Equity Financing or Debt Financing


The first decision a young business owner must make is what kind of financing he or she will use for starting and maintaining their small business. The two most viable options are equity financing or debt financing.


Equity financing allows small business owners to acquire money in exchange for shares in profit that the business will make. This allows a small business owner to obtain financing without incurring any debt.


Equity financing is usually only available through non-professional private investors—friends, family, employees, and customers. But there are those who call themselves venture capitalists, or professional equity financers, who may opt to fund an emerging small business. Venture capitalists are rare though and must be presented with good evidence that a business will succeed before they take the large risk of offering investment money.
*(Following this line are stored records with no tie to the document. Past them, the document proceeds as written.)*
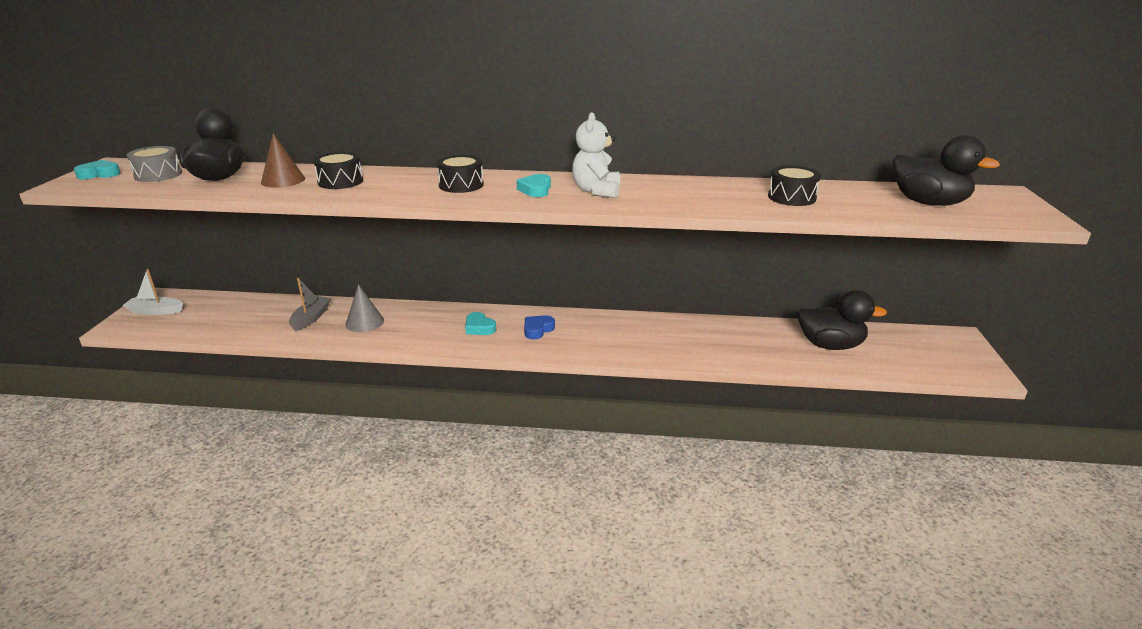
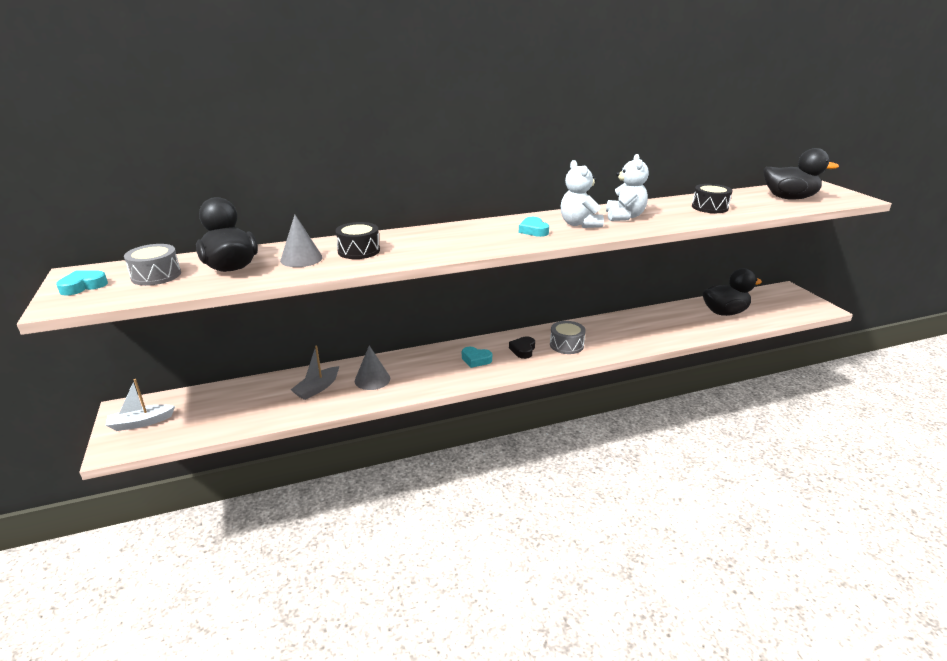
camera: 25 degrees left, 0 degrees up
brown cone [261,134,305,188] -> grey cone [280,215,323,267]
grey boat [289,278,331,331] -> grey boat turned 135 degrees counterclockwise [291,345,339,400]
black drum [436,155,484,193] -> none
blue heart [524,315,555,339] -> black heart [509,336,535,359]
none -> grey drum [550,321,586,354]
none -> white teddy bear [606,154,649,221]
When investors are not available, as common for most brand new business owners, debt financing usually proves to be the most viable option. Debt financing is the category that personal loans fall under: money that is lent to an individual or organization that must be paid back with interest.


Small business personal loans can come from a variety of sources. These sources usually include banks, credit unions, and the government. The Small Business Administration (SBA) is a government agency that guarantees loans on behalf of business owners. This alleviates some of the risk for lenders and encourages them to issue money to these small and growing businesses.
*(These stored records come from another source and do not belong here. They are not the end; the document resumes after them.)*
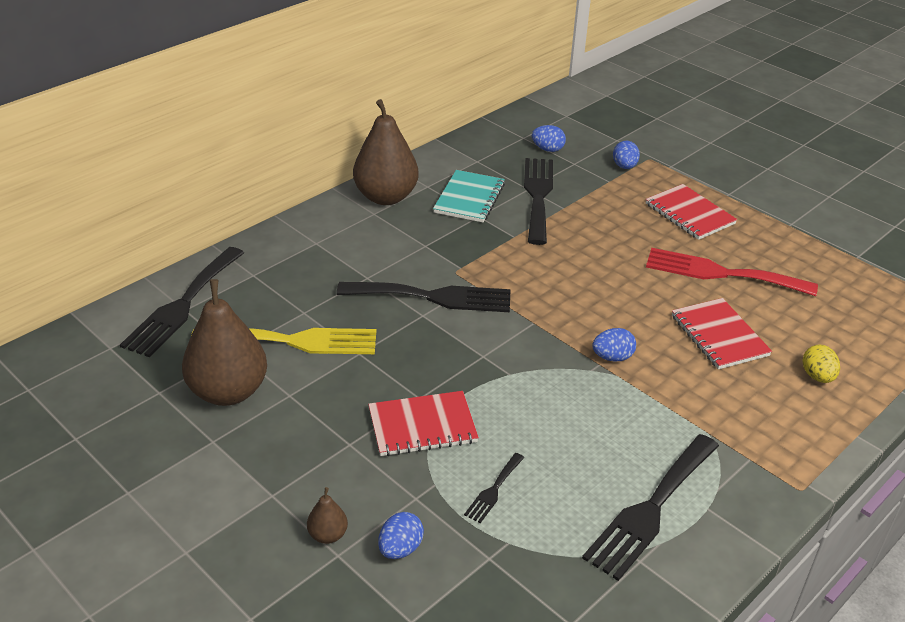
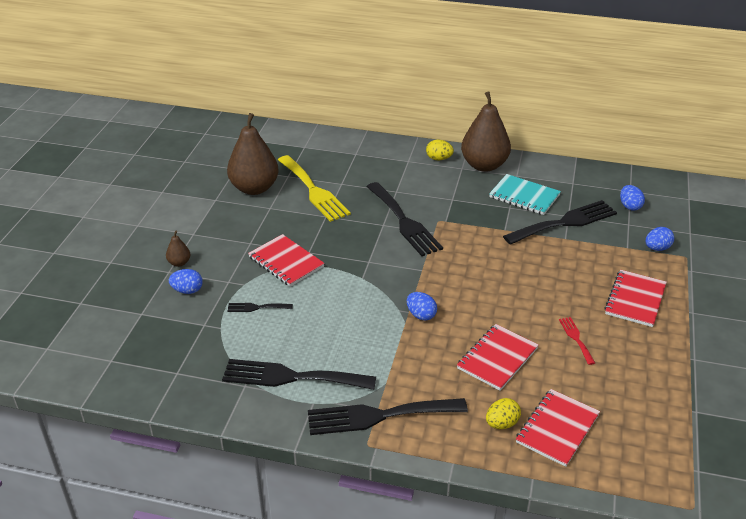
camera: 60 degrees right, 0 degrees up
black fork [120,247,244,357] -> black fork moved to [308,398,468,435]
turquoise notebook [433,170,505,222] -> turquoise notebook turned 45 degrees clockwise [489,174,561,215]
red fork [646,248,818,296] -> red fork [559,317,595,365], size x0.46
none -> yellow egg [426,140,454,160]
none -> red notebook [516,389,600,467]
In addition to government guarantees, these personal loans are usually also secured by a company’s assets. Additionally, they often require a borrower’s personal guarantee in order to qualify. In the event of default, the company’s assets will be used as collateral, and if those assets do not satisfy the cost of the loan, the borrower will be pursued. This ensures the small business owner is serious about his endeavor, and justifies the lender’s risk of issuing money to a stranger with a dream.


Food For Thought


Before applying for a small business loan, borrowers need to be sure of their business plan, and they must be sure of their chance for success. To help owners with this decision, the SBA has offered a variety of questions to consider before taking out a personal loan for a small business:

  • Can your business repay the loan?
  • Can you repay the loan if your business fails?
  • Does your business pay its bills?
  • Are sales growing?
  • Are profits increasing?
  • Do you have strong competition?
  • What does your business’s future look like?


These questions are meant to help a business owner determine their ability to pay back a loan. If one’s vision of the future is optimistic and they see their business growing, then a personal loan may be the perfect tool for jumpstarting their business’s growth and profit-making potential.